Morning Report: Don’t fret the flattening yield curve

Vital Statistics:

Last Change
S&P futures 2701.75 -8
Eurostoxx index 381.94 0.11
Oil (WTI) 69.26 0.79
10 Year Government Bond Yield 2.90%
30 Year fixed rate mortgage 4.44%

Stocks are lower as commodities surge. Bonds and MBS are down.

The US imposed sanctions on Russia’s Rusal, which has sent aluminum prices up 30% and nickel to 3 year highs. This has the potential to spill through to finished products and bump up inflation. As a general rule, commodity push inflation generally isn’t persistent. An old saw in the commodity markets: the cure for high prices is… high prices.

Initial Jobless Claims ticked up to 232,000 last week, still well below historical numbers.

Investors are starting to worry about the inverted yield curve. An inverted yield curve (where short term rates are higher than long term rates) has historically signaled a recession. The spread between the 10 year and the 2 year is around 41 basis points, which is a 10 year low. Is that what the yield curve is telling us now? I would answer this way: the yield curve is so manipulated by central banks at the moment, that the information it is putting out should be taken with a boulder of salt. We are in uncharted territory, where long term rates are no longer set purely by market forces.

Also, take a look at the chart below, where I plotted the last 4 tightening cycles. In the last 2 cycles, the yield curve inverted, by a lot. In late 2000, the yield curve inverted by 100 basis points – that would be like the Fed taking the FF rate up to 4% while the 10 year hovers around here – at 3%. I would note that the mid 90s tightening cycle didn’t cause a recession, and the late 90s and mid 00s tightening cycles didn’t result in recessions immediately – it took years before the economy entered into a recession.

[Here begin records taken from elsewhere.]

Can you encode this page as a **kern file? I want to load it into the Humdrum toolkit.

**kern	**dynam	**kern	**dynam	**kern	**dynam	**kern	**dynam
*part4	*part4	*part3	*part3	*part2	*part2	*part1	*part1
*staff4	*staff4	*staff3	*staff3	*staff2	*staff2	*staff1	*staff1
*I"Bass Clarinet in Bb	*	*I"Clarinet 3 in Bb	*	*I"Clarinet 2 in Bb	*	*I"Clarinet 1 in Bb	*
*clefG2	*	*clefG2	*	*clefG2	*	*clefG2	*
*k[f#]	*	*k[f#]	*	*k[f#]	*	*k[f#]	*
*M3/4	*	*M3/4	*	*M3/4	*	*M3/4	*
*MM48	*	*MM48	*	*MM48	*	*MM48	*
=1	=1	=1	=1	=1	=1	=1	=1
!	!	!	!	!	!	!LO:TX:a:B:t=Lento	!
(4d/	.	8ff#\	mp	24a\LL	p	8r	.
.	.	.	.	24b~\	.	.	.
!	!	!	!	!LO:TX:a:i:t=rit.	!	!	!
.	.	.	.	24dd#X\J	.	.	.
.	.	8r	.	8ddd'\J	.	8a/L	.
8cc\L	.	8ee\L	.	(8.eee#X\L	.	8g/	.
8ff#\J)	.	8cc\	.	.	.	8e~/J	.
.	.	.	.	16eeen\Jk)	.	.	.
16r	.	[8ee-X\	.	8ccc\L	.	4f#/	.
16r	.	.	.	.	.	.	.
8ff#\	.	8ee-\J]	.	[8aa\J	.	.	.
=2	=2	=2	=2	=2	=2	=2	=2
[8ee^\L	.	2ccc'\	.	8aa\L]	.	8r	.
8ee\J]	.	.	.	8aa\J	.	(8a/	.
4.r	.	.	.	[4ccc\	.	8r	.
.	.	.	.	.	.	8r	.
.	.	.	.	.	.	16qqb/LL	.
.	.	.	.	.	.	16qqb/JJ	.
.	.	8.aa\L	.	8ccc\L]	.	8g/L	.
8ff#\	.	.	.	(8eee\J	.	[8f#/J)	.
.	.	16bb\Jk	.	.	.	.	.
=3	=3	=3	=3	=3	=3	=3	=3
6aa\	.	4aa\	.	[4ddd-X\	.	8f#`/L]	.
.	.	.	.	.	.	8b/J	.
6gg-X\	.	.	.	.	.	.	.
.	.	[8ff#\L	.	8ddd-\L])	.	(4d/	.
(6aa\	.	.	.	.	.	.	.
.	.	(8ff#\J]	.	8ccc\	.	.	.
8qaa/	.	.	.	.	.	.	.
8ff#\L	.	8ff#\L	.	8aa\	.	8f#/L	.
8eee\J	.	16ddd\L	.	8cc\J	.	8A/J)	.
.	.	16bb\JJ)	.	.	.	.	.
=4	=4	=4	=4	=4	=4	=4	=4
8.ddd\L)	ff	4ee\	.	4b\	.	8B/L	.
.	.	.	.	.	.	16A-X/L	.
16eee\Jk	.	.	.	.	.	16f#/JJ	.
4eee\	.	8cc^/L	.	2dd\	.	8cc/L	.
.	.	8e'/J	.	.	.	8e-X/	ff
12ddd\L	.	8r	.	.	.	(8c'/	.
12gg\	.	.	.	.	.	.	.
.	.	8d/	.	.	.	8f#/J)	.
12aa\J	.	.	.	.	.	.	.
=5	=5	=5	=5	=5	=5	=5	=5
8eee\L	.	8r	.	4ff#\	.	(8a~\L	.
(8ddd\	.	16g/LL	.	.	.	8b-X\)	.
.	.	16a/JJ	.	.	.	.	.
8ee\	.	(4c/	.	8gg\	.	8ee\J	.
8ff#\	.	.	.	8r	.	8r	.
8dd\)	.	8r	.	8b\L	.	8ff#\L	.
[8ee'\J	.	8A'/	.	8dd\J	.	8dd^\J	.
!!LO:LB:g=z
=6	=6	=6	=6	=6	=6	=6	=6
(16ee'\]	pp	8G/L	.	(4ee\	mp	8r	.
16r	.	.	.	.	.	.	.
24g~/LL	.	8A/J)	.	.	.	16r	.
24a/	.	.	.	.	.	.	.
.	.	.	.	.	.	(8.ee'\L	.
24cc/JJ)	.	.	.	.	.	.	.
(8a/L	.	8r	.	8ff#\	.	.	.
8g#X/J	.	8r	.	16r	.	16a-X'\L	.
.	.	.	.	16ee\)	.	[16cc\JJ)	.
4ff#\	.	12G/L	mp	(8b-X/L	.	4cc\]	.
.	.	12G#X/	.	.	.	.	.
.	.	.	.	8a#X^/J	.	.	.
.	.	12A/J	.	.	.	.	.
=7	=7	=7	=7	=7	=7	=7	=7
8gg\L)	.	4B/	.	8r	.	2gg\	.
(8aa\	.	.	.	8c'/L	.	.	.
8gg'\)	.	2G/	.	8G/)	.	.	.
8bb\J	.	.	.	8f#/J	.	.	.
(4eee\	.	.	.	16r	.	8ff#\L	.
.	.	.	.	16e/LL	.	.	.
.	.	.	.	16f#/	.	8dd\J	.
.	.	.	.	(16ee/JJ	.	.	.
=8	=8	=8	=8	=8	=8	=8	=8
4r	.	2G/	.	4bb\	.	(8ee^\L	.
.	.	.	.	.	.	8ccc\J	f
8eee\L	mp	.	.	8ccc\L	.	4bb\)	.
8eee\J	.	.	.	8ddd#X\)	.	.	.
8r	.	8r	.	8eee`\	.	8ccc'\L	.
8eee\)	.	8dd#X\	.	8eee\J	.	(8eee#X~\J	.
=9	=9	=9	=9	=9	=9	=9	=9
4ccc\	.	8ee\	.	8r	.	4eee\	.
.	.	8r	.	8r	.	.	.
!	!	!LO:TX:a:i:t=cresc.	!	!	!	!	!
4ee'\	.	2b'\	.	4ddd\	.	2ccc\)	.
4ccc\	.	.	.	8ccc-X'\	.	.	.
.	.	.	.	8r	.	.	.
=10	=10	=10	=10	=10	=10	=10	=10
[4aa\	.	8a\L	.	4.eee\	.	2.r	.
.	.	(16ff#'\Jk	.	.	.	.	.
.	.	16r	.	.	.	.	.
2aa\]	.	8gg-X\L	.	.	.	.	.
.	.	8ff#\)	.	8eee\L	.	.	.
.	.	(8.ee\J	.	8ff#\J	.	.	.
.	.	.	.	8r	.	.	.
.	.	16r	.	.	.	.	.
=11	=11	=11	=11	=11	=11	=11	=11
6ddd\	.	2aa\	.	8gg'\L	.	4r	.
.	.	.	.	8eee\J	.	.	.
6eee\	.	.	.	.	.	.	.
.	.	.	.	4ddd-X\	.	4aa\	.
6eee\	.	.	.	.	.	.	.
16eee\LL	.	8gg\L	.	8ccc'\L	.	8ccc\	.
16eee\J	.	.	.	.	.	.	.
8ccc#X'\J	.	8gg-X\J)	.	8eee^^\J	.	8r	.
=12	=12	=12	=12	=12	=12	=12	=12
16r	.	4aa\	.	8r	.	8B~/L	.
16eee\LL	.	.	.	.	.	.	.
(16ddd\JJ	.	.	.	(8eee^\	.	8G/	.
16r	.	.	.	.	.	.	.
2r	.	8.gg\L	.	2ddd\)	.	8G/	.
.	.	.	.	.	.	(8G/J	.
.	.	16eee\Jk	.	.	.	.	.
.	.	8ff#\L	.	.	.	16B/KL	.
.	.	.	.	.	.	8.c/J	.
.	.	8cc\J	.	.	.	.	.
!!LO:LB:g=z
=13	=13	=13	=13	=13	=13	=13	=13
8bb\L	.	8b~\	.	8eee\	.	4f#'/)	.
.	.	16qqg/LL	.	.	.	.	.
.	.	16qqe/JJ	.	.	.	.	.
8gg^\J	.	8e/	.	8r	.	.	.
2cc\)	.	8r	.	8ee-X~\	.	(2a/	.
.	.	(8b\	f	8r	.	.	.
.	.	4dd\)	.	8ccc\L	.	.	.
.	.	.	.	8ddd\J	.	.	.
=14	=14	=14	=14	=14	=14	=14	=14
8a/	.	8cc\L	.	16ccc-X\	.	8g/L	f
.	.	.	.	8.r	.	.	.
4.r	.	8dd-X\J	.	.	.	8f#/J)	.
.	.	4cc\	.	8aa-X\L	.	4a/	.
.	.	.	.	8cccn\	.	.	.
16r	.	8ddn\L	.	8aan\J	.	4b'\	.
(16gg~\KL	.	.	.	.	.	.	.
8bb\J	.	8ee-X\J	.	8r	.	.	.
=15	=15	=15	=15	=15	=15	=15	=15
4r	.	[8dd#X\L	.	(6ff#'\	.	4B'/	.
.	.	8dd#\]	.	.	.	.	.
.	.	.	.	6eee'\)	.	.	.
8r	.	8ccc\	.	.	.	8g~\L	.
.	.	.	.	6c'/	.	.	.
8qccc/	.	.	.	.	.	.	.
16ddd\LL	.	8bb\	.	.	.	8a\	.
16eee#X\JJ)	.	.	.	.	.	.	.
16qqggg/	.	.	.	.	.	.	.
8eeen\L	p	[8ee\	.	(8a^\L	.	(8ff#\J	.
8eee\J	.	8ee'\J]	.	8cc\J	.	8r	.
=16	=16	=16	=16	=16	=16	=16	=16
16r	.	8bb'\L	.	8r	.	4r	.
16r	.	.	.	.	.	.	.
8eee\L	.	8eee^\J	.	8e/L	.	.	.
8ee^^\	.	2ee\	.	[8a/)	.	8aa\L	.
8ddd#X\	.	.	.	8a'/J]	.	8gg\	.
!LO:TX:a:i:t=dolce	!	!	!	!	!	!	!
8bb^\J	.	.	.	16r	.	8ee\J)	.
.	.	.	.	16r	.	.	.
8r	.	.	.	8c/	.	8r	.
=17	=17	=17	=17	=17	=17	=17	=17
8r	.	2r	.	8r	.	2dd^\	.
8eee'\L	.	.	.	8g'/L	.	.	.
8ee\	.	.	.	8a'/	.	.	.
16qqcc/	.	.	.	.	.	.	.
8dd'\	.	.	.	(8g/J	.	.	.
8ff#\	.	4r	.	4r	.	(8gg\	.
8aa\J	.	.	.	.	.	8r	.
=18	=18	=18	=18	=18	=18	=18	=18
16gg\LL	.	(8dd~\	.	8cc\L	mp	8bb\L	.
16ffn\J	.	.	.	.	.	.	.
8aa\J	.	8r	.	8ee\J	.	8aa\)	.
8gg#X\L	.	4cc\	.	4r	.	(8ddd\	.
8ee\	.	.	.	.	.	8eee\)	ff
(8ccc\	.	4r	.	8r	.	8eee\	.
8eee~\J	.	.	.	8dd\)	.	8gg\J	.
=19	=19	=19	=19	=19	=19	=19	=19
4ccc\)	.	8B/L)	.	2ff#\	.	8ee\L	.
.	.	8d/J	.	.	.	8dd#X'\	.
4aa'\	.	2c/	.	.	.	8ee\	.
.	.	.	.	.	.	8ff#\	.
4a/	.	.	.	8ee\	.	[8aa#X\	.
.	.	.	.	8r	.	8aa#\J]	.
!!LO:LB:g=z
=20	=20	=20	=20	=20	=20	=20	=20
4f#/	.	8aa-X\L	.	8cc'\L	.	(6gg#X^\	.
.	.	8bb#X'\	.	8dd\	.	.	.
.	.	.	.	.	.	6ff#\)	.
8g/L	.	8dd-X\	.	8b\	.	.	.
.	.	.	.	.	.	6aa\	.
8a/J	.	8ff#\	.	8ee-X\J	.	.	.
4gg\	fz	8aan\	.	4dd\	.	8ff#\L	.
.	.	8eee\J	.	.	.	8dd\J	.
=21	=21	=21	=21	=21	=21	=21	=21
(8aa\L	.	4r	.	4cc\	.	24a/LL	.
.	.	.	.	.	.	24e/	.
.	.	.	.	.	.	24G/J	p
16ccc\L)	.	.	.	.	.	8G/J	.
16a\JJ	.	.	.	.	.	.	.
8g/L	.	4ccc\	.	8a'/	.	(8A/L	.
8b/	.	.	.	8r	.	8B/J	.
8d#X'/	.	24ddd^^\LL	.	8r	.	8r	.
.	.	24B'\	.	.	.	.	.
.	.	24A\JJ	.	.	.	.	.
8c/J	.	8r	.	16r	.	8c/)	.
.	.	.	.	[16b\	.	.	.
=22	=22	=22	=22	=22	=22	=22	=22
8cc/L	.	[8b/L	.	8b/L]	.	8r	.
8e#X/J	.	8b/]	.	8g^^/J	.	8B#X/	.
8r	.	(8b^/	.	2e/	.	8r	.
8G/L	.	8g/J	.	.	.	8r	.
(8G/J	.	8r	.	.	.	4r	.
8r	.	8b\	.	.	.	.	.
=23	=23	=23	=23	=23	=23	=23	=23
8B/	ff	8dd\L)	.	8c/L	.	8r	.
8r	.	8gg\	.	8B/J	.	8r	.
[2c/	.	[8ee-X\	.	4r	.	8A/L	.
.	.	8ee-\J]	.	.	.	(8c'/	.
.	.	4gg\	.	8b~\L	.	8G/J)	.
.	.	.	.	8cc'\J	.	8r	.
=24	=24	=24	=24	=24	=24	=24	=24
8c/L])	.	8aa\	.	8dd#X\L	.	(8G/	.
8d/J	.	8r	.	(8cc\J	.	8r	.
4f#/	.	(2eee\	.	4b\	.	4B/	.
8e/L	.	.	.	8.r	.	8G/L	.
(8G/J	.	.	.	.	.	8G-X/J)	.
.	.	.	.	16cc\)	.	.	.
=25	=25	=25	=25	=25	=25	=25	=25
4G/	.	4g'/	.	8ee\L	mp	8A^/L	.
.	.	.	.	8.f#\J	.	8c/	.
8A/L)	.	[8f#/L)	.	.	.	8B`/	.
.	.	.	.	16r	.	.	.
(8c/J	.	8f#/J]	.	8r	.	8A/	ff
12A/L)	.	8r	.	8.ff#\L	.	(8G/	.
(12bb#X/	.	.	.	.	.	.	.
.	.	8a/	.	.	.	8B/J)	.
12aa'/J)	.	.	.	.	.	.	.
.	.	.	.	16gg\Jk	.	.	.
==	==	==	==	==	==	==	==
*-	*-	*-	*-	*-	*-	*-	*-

The question is whether the Fed caused these recessions. It is possible, and the Fed was probably the catalyst to burst the late 90s stock market bubble and the mid 00s real estate bubbles. But these were going to burst anyway. It doesn’t really matter what the catalyst is. This time around, we don’t really have a similar bubble – we may have pockets of overvaluation, but we don’t have bubbles that the typical American is invested heavily in. Not like stock or houses. I think the Fed is happy to gradually get off the zero bound and once we are at 3% on the Fed funds rate will be content to stop. I could see the 10 year going absolutely nowhere during that time.

tightening cycles

My take is this: take the shape of the yield curve as a very weak and distorted economic signal – the labor data will tell you what is really going on, and the labor data is signalling expansion, not recession.

Don’t forget that bond rates are set in a global market, and relative value trading between sovereign bonds will play a role. The US 2 year is at a multi-decade premium to the German 2 year, and in theory, that should mean that investors sell Bunds to buy Treasuries. The reason why that isn’t happening? The US dollar, which isn’t buying the Administration’s rhetoric.

Facebook wants to get into the semiconductor business. Really. First Zillow wants to get into the house flipping business and now this. I don’t understand why companies with great business models want to dilute them. Both companies have a competitive moat with a largely recession-proof business model. The semiconductor business is one of the most cutthroat, lousy businesses this side of refineries and airlines. Take a look at QCOM today.

The NAHB remodeling index dipped in March, driven by bad weather in the Northeast and the Midwest. With home affordability slipping due to higher interest rates and home prices, remodeling remains a good substitute for moving up.